So now we have established a way of generating random numbers on an FPGA and testing their uniformity, lets look at a better uniform random number generation algorithm, Mercenne Twister.
There is C-code provided for this here:

http://www.math.sci.hiroshima-u.ac.jp/~m-mat/MT/emt.html

I did a fairly naive implementation on this for targetting an FPGA and after the initialization phase (which only happens once after reset), it generates a random number every 3 cycles.

The way the algorithm works on FPGA is that we have a RAM of 624 elements and we iterate over this RAM and read-modify-writing the values with new calculated values usually based on the ith and i+1th element.

The verilog code can be found here:

http://github.com/scottwilson46/FPGARandom

Simulation

The testbench used in the previous post:

http://scottwilson46.github.io/fpga/random/prbs/2014/07/06/fpga-random-prbs/

was modified to use the mercenne twister code rather than the PRBS.

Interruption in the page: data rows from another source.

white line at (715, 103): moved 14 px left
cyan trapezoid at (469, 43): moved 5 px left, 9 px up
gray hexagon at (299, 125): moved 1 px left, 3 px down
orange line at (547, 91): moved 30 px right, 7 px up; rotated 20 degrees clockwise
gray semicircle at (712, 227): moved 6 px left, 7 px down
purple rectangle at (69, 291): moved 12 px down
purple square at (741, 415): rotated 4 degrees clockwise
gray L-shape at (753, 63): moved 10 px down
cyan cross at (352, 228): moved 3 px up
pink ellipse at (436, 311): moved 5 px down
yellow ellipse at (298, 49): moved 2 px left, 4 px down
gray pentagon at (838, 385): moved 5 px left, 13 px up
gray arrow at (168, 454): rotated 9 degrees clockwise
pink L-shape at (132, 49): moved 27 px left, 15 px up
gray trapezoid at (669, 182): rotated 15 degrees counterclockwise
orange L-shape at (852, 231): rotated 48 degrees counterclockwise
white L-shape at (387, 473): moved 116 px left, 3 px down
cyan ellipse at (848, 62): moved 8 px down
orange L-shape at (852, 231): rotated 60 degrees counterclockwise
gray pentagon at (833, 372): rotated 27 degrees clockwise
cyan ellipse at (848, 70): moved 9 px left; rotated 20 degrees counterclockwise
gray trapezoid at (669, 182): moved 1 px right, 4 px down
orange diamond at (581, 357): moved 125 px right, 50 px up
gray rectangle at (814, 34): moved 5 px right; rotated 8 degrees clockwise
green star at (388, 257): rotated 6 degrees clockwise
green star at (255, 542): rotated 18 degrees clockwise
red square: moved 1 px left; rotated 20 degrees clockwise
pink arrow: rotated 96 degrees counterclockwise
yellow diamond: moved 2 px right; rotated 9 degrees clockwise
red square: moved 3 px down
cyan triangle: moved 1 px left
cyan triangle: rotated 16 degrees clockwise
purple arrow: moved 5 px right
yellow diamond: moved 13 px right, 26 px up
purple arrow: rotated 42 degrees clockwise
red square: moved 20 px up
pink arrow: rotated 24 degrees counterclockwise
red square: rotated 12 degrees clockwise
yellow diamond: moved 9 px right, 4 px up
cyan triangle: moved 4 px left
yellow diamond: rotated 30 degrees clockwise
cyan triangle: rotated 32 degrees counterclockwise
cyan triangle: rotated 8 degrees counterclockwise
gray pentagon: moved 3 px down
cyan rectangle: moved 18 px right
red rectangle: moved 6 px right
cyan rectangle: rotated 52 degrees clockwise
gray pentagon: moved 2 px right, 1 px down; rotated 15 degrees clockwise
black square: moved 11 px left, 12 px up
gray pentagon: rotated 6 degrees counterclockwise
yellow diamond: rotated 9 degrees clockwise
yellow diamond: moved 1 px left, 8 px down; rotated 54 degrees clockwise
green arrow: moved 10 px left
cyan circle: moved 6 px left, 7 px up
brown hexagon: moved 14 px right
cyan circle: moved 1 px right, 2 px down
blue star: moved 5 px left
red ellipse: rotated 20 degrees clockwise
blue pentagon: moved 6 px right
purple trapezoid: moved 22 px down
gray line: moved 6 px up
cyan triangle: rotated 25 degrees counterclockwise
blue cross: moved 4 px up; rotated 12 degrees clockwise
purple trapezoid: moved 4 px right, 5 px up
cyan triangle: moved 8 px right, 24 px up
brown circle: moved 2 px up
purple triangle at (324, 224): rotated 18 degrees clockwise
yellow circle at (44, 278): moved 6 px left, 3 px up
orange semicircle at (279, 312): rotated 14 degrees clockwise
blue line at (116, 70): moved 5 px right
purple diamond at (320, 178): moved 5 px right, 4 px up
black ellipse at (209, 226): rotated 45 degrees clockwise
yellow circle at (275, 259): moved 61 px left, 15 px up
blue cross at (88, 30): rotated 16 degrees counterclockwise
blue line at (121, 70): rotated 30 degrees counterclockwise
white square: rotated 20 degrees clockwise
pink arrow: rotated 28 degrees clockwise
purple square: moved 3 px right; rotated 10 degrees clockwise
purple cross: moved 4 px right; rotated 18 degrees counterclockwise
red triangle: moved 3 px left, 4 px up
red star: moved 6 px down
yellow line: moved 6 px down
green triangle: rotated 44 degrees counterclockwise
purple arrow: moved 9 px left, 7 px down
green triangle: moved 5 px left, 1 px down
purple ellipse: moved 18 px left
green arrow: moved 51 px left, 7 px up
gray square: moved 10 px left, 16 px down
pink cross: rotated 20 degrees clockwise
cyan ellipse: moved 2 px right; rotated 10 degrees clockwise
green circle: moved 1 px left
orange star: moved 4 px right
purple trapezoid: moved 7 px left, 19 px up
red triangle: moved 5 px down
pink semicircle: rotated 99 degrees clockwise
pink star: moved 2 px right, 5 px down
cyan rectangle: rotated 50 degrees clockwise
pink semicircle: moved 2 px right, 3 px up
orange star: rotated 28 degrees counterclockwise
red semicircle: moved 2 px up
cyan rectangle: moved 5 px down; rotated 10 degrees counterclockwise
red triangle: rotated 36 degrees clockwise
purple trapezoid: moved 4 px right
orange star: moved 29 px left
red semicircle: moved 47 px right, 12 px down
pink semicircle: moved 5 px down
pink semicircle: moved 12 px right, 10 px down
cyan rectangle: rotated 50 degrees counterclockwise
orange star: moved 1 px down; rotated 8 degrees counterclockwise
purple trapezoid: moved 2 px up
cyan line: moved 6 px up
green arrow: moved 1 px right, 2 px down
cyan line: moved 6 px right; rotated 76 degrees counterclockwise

To run the simulation yourself, you will need to install both icarus verilog and gtkwave:

http://iverilog.icarus.com/home

and

http://gtkwave.sourceforge.net/

You can then use the run script in the verilog directory to set off the simulation (source run_mercenne_sim).

When we run the simulation, we can see that the calculated value for pi is a lot closer to what we expect it to be than using the PRBS version which would suggest that the mercenne twister random number generator is a lot more uniform.

Timing

So, again lets compare the performance between the naive FPGA implementation and the CPU version. I modified the c-code in:

http://github.com/scottwilson46/FPGARandom

and instead of using the PRBS random number generator, pulled in the mercenne twister source code and used the function:

genrand_int31() 

instead. To compile it yourself, download the mercenne twister source code from here:

http://www.math.sci.hiroshima-u.ac.jp/~m-mat/MT/MT2002/emt19937ar.html

and compile using:

gcc mt19937ac.c calc_pi_mercenne.c

For 1,000,000 iterations of the monte-carlo simulation on a CPU (using the 1.7GHz Intel Core i7 on my Macbook Air) the time comes out as around 40ms.

For the FPGA version, synthesizing the code in Quartus gives us a maximum frequency of 90MHz (again the multipliers are the slowest paths).

THis would give us (assuming 1 iteration every 3 cycles):

(1/30e6) * 1e6 * 1e3 = 33ms

So the FPGA implementation is still faster, however it could be made faster still by pipelining the initialization part of the algorithm because thats the only bit that uses multipliers.

Added bonus:

Another pretty good uniform random number generator is the Tausworth Generator. I created some verilog code for this too (in the same repo). The advantage of this method is it is a lot less comutationally complex than using Mercenne Twister so the FPGA can again run at increased frequency and it generates a new random number every cycle so the speed for 1,000,000 iterations would be:

1/150e6 * 1e6 * 1e3 = 6.7ms

I also did a software version of this too (in the c directory which took 28ms to run so again the FPGA version is over 4 times faster.